Work request:
Output the text read from the entries below as a JSON list of strings, one string per line and with blank lines omitted. Leave the pictures out.

=== Begin Enclosure ===

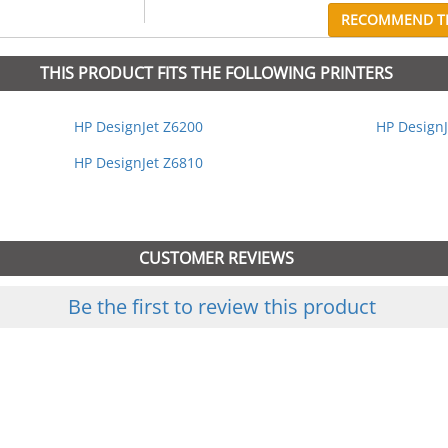
RECOMMEND TH
THIS PRODUCT FITS THE FOLLOWING PRINTERS
HP DesignJet Z6200
HP DesignJ
HP DesignJet Z6810
CUSTOMER REVIEWS
Be the first to review this product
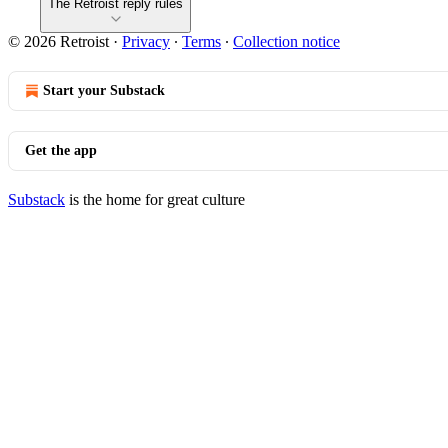
The Retroist reply rules
© 2026 Retroist
·
Privacy
∙
Terms
∙
Collection notice
Start your Substack
Get the app
Substack
is the home for great culture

=== End Enclosure ===

Exercise answer:
[
  "RECOMMEND TH",
  "THIS PRODUCT FITS THE FOLLOWING PRINTERS",
  "HP DesignJet Z6200",
  "HP DesignJ",
  "HP DesignJet Z6810",
  "CUSTOMER REVIEWS",
  "Be the first to review this product",
  "The Retroist reply rules",
  "© 2026 Retroist",
  "·",
  "Privacy",
  "∙",
  "Terms",
  "∙",
  "Collection notice",
  "Start your Substack",
  "Get the app",
  "Substack",
  "is the home for great culture"
]